Family Court

Decision Information

Decision Content

2000                                                                                                                          F.  C.S.K. 99-30

 

 

 

                 IN THE FAMILY COURT OF NOVA SCOTIA

Cite as: Family and Children’s Services of Kings County v. T.B., 2000 NSFC 12

 

BETWEEN:

                        FAMILY AND CHILDREN’S SERVICES OF KINGS COUNTY

                                                                  -APPLICANT

 

 

                                                                          AND

 

 

                                                                  T. B.  &  P. M.

                                                               -RESPONDENTS

 

 

                                                                DECISION

 

                      BEFORE THE HONOURABLE JUDGE BOB LEVY

 

                                                  Editorial Notice

 

Identifying information has been removed from this electronic version of the judgment.

 

COUNSEL:

DONALD MACMILLAN FOR THE APPLICANT

 

ROBERT STEWART, Q. C. FOR THE RESPONDENT P.M.

 

THE RESPONDENT T. B. NOT APPEARING

 

HEARING DATE:

NOVEMBER 7, 2000

 

DATE OF WRITTEN DECISION:

NOVEMBER 20, 2000

 

 

ISSUE:            CHILDREN AND FAMILY SERVICES ACT- POST PERMANENT CARE AND CUSTODY ORDER ACCESS BY A GRANDPARENT WHERE ADOPTION IS PLANNED


 

Levy, J.F.C.

 

I have already given an oral decision from the bench granting the agency’s request for a permanent care and custody order with no access by either respondent. I indicated however that I wished to file a supplementary written decision. This is that decision.

 

BACKGROUND

 

On July *, 1999, C.M. was killed in an automobile accident. She left two children, K., born April *, 1995, and D., born September *, 1997, who are the subjects of this proceeding. On their mother’s death the children were placed in the care of  T. B., their father, with whom C. M. had had a highly conflictual relationship. However, on information being received that placement with their father put the children at some considerable risk, Family and Children’s Services of Kings, (the agency), removed the children from his care and commenced a protection  application under the Children and Family Services Act, (the Act).

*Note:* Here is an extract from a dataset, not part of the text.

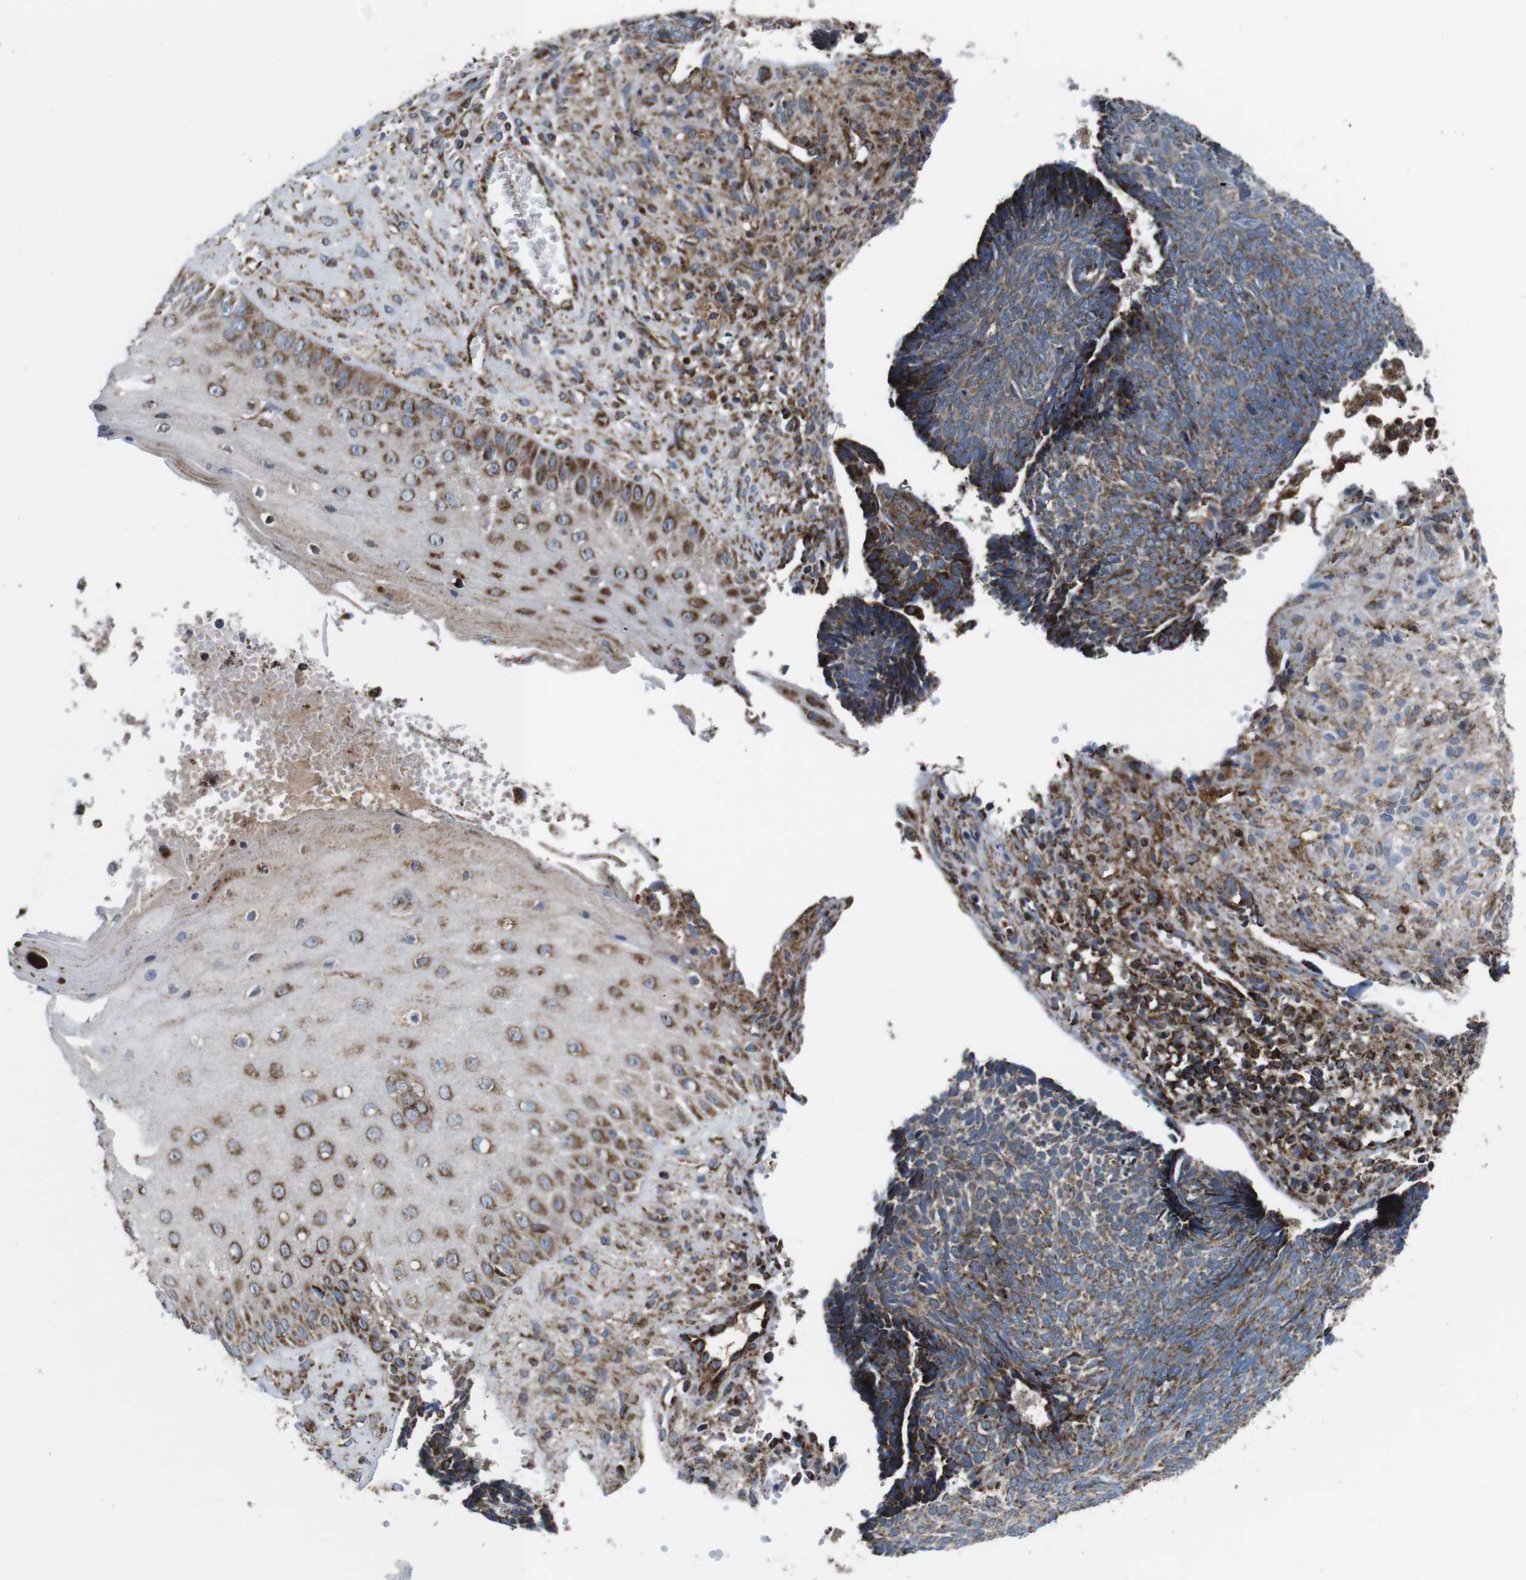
{"staining": {"intensity": "moderate", "quantity": ">75%", "location": "cytoplasmic/membranous"}, "tissue": "skin cancer", "cell_type": "Tumor cells", "image_type": "cancer", "snomed": [{"axis": "morphology", "description": "Basal cell carcinoma"}, {"axis": "topography", "description": "Skin"}], "caption": "The immunohistochemical stain shows moderate cytoplasmic/membranous staining in tumor cells of skin cancer (basal cell carcinoma) tissue. (DAB (3,3'-diaminobenzidine) IHC with brightfield microscopy, high magnification).", "gene": "HK1", "patient": {"sex": "male", "age": 84}}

As there appeared at first to be no relative able and willing to take care of the children  the boys were first placed in a foster home. Subsequently however they were placed with relatives in Cape Breton. These relatives had the boys for only a short while when they determined that they were unable to continue caring for them. The boys were returned to foster care, to the same foster home where they had been placed originally, where they remained until this hearing.


Throughout the whole time the agency concentrated on offering various services to Mr. B. with a view to rectifying the many and serious problems that he had which were impediments to him being able to care for the children. His response was wholly inadequate either as to accepting these services or in exercising access to the children. In fact he even failed to appear for this disposition hearing, (which says a lot), whereupon his counsel sought and obtained permission to withdraw.

The maternal grandfather, P. M., lives in P. C. and is recently re-married. I understand that it was his information, as much as anything, that alerted the agency that the children would be at serious risk in the care of their father. Right from the start the he applied for and was granted standing as a party in this proceeding.  The agency has hoped that he would offer a permanent home to these boys and there was some evidence that at one point he may have mused aloud about seeking the care of the older boy, but that never materialized as a concrete plan. Rather, he sought and seeks only to exercise access to the boys.

The agency’s revised Plan of Care, dated August 2000, is for the children to be placed in the permanent care and custody of the agency and then adopted. It was as of August, it appears, that the agency had given up on the father and had stopped hoping that the grandfather would come forward with a plan of his own for the care and custody of the boys. At the scheduled hearing not only did the father not appear, but, surprisingly, neither did the grandfather. However he sent his counsel with instructions to consent to the order for permanent care, but to oppose the agency’s position that there be no access ordered.

Given the non-appearance of the father and the consent of the grandfather, and as the evidence satisfied me that there is no reasonable alternative within the foreseeable future, and being further satisfied that permanent care and custody is the best available plan for the children, that order was granted.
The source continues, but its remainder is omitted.